- Raw data -
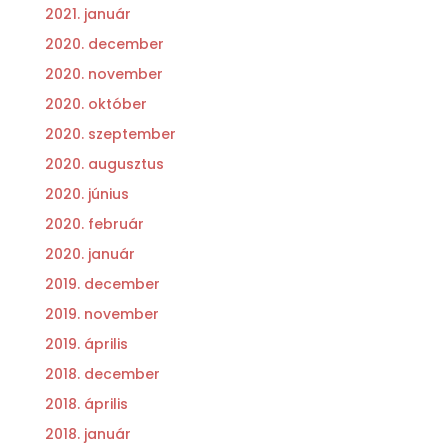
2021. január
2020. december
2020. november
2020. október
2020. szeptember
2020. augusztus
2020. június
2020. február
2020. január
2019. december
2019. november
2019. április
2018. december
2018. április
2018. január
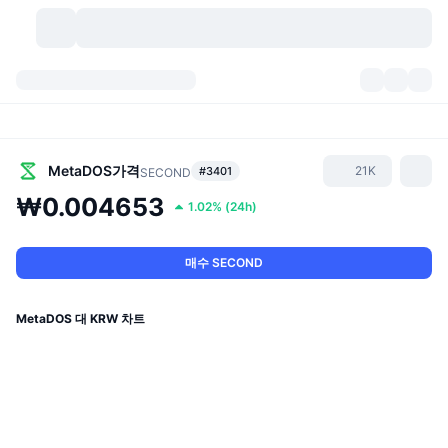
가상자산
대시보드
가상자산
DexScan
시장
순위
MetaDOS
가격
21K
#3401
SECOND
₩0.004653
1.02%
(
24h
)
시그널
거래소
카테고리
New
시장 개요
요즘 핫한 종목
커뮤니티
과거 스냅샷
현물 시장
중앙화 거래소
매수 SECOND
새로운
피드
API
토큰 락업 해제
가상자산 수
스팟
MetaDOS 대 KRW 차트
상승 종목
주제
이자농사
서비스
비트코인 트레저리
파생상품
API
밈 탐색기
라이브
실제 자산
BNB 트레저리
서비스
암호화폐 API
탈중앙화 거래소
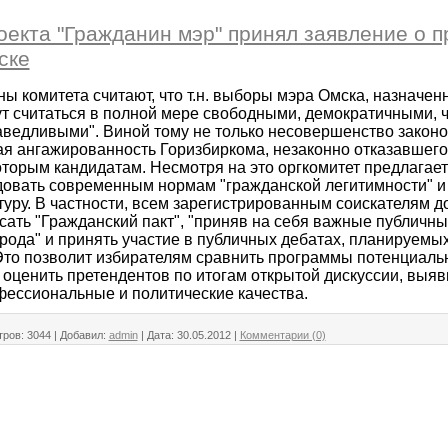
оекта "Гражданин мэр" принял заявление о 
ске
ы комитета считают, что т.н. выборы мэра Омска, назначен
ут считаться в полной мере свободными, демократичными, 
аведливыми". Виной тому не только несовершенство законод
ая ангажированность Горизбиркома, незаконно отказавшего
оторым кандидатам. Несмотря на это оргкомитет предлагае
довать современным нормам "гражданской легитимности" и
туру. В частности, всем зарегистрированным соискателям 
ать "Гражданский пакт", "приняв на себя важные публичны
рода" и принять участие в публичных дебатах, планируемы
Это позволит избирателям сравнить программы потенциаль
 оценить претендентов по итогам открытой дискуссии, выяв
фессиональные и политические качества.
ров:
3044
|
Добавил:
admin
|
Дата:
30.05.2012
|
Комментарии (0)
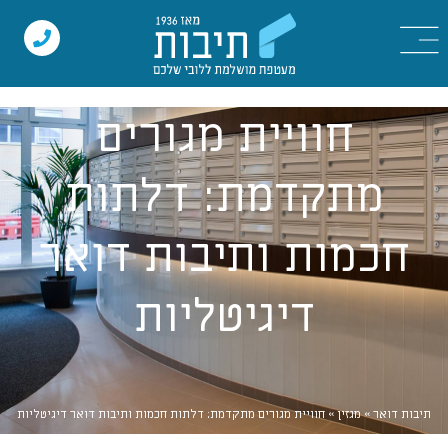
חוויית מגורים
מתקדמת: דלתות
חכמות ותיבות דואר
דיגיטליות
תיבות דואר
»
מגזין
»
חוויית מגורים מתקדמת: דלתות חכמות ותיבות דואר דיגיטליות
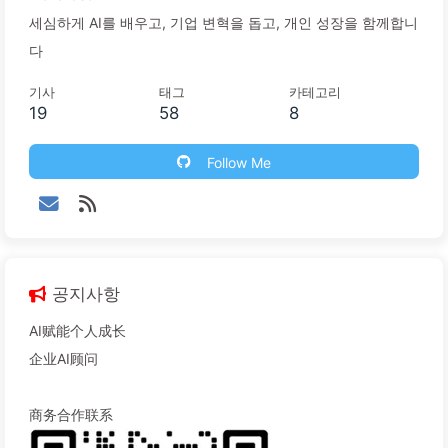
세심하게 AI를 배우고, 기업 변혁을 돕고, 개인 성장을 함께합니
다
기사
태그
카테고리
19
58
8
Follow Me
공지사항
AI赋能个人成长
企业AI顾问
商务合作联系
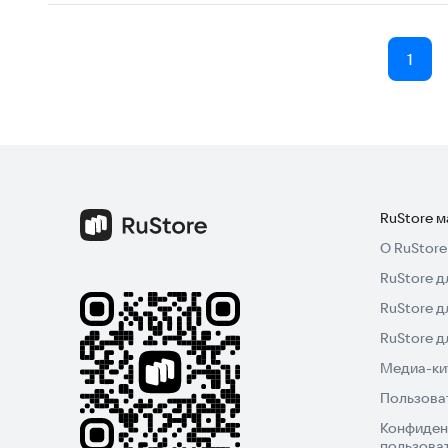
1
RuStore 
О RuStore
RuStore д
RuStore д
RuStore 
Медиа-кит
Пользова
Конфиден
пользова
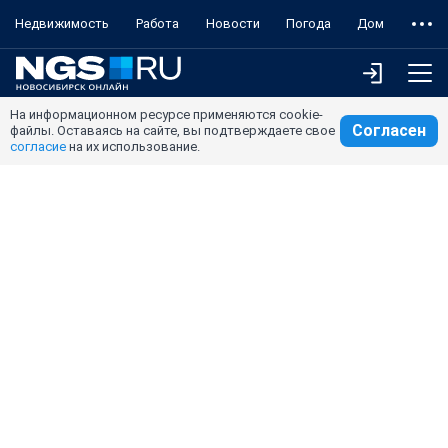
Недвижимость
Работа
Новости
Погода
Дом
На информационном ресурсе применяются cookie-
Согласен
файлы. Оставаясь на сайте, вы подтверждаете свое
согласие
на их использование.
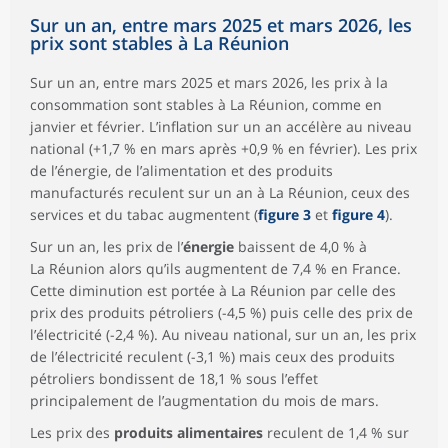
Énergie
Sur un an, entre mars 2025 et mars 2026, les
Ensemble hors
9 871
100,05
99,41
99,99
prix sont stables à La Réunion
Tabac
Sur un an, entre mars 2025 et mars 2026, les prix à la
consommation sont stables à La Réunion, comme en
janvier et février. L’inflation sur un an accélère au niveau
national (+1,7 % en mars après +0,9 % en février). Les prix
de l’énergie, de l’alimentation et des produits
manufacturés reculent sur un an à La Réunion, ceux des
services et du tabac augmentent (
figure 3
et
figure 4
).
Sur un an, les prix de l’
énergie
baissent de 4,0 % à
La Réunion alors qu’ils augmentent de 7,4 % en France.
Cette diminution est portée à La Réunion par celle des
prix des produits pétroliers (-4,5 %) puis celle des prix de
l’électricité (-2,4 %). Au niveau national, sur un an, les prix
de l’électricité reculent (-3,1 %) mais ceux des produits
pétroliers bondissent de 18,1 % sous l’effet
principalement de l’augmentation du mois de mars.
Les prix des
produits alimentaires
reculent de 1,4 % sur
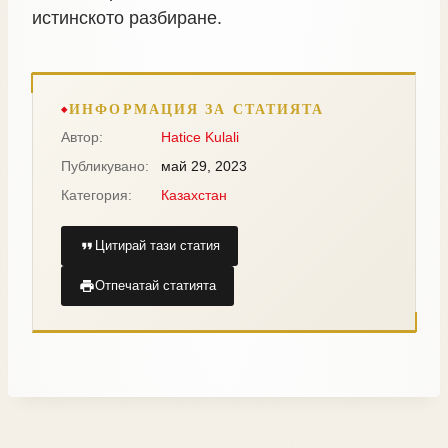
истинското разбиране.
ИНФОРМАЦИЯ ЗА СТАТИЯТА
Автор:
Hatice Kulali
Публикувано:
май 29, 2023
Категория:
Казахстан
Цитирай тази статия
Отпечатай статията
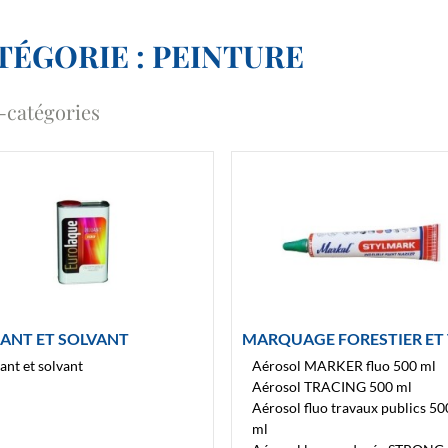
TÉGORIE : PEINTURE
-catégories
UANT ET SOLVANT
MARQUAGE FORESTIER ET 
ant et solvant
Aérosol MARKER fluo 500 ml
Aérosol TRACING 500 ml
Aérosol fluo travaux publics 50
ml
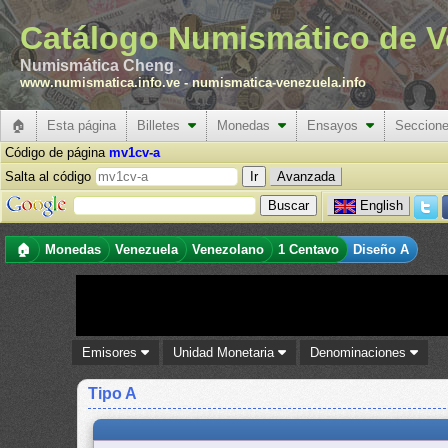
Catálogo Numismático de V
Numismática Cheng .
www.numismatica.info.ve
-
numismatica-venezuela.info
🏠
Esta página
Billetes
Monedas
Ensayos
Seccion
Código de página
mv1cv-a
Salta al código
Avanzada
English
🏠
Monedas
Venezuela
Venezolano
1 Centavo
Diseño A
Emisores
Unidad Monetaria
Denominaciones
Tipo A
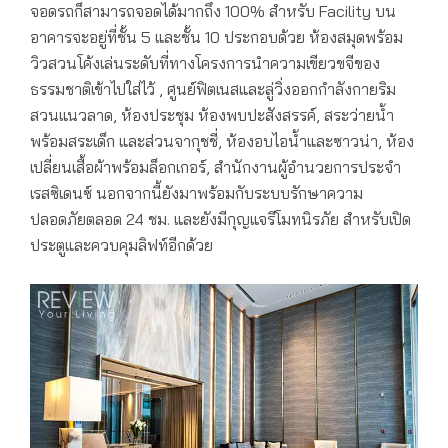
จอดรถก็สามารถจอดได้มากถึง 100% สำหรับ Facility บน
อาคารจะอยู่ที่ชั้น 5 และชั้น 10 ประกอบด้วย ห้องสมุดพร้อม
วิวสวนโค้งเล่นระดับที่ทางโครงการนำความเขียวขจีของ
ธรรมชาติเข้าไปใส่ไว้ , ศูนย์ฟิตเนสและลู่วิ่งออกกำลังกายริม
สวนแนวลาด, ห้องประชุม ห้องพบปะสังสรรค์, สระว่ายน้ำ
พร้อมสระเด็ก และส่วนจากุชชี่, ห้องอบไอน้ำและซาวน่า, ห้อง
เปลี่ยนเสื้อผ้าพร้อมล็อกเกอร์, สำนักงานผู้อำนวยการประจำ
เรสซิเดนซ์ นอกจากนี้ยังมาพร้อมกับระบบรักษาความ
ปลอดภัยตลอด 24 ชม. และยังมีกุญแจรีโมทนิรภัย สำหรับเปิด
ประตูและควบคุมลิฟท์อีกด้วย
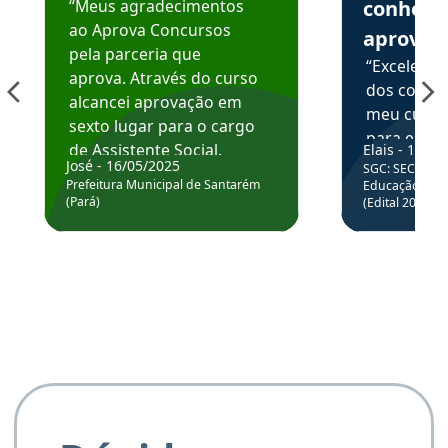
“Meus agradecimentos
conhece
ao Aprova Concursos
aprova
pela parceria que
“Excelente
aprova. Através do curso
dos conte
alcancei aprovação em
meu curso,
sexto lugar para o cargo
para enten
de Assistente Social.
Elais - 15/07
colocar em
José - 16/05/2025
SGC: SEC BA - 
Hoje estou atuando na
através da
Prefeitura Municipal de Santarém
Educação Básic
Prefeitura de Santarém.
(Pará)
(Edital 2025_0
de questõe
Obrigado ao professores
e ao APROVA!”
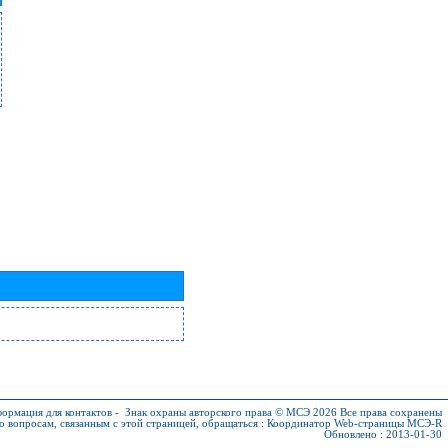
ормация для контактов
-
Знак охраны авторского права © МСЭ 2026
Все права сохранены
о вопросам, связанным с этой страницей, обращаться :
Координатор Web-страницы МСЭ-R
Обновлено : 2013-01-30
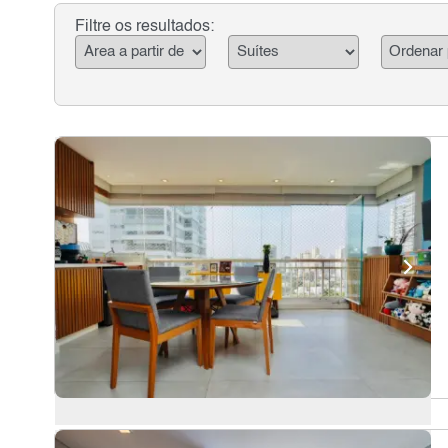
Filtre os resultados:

- Work required -
Starting at the beginning of the data and stopping after the line that has "2018. január", give those lines again with "augusztus" swapped for "július" and nothing else changed. Leave the pictures out of your answer.

- Result for this task -
2021. január
2020. december
2020. november
2020. október
2020. szeptember
2020. július
2020. június
2020. február
2020. január
2019. december
2019. november
2019. április
2018. december
2018. április
2018. január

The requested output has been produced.